Maybe the following is familiar: You read about this internet of things thing. You see these smart and good looking people talking about these new health tracking devices. You get one of these devices, and you are super excited, as with all new gadgets. You start moving, even working out, you start tracking yourself.
But after a few days, yepp, there is a new gadget on the block. Your Fitbit is not so shiny anymore. Maybe you still track your results, but guess what, you don't like the numbers you see. You don't hit your 10.000 steps. You don't loose weight. This doesn't feel good. But your subconscious has an easy solution. Don't look on the stats. Or even easier, don't recharge your Fitbit. Problem solved.
And these are my stats.
I gained several kilos over the years. Tracking alone changes obviously nothing.
A typical month. Some activity on the weekends, but no action during the work week.
I bought the Fitbit stuff for a reason two years ago. And as you see on my stats there are good reasons to change my lifestyle, my behavior.
But technology alone can't solve my problem. In the end it's me. I have to shut up, and move. Simple.
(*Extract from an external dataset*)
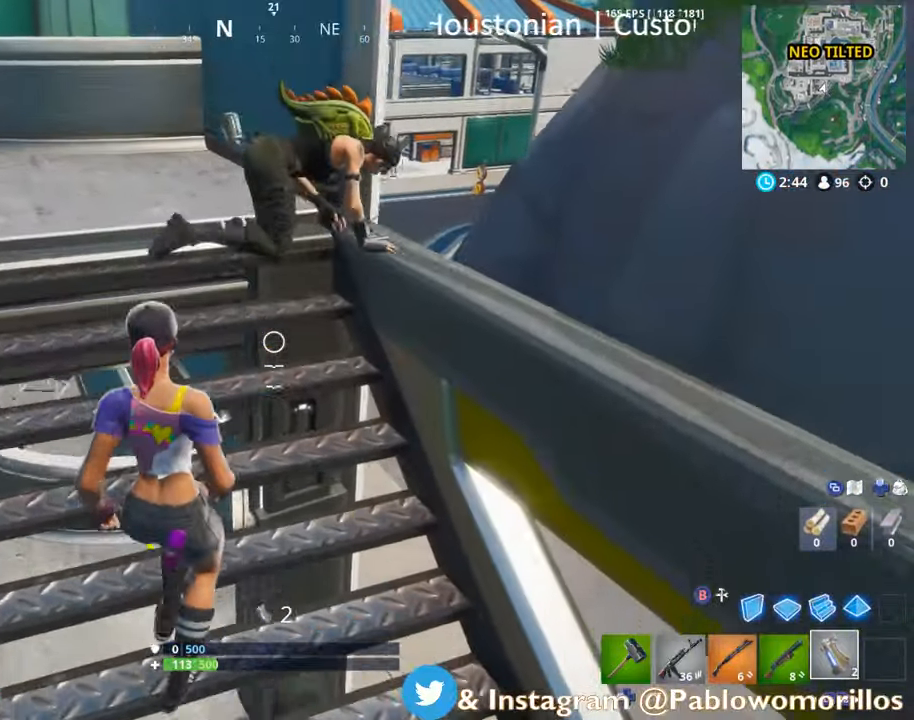
{"buttons": [], "left_stick": "down-left", "right_stick": "center", "events": [[183, "R2", "down"], [183, "left_stick", "down-left"], [183, "right_stick", "up"], [317, "right_stick", "center"], [367, "R2", "up"]]}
The Process to Behavior Change
I have to change my behavior. I have to find the reason why I am failing for such a long time. BJ Fogg, professor at the Stanford University, developed this simple Behavior Model : Behavior = Motivation + Ability + Trigger
"The Model shows that three elements must converge at the same moment for a behavior to occur: Motivation, Ability, and Trigger. When a behavior does not occur, at least one of those three elements is missing."
The ability is basically there. I am quite healthy, I could run, or do any other sports. Time shouldn't be an issue. Everybody, even the President of the United States, has enough time to do a daily workout.
The motivation seems to be obvious, if you look on my weight. But we all know this fight with your own "willpower". If unplanned things happen in your life, if you have stress at work, it's easy to use it as excuse to not do your workout. So I have to anticipate this moments, keep my motivation high.
The trigger will be before and/or after work. A little bit harder and more complicated will be changing my nutrition habits and finding therefore the right triggers. Starting with a complex diet parallel with starting a workout habit could be too much. I keep it simple and do one thing: No sweets. Means no sugar drinks, afternoon cake, chocolate or desserts. I will compensate these moments with a sugar free tea or coffee.
My Fitbit could be a great trigger and help with my motivation, but only if there is progress. If not, it could demotivate me. So I have to be prepared, that I won't reach my goals every day and realize that it is much more important to keep going. Think long term and never stop!
The biggest challenge for me is keeping the motivation. I prioritize my short term "urgent" to dos over my longterm goals and my health. That's why I do this kind of "public project". Committing myself in the public. To be honest, I am a chicken. I am not writing here under my real name, but even if some readers like you, which I personally don't know, think that I am a looser, it would hurt. The game is on!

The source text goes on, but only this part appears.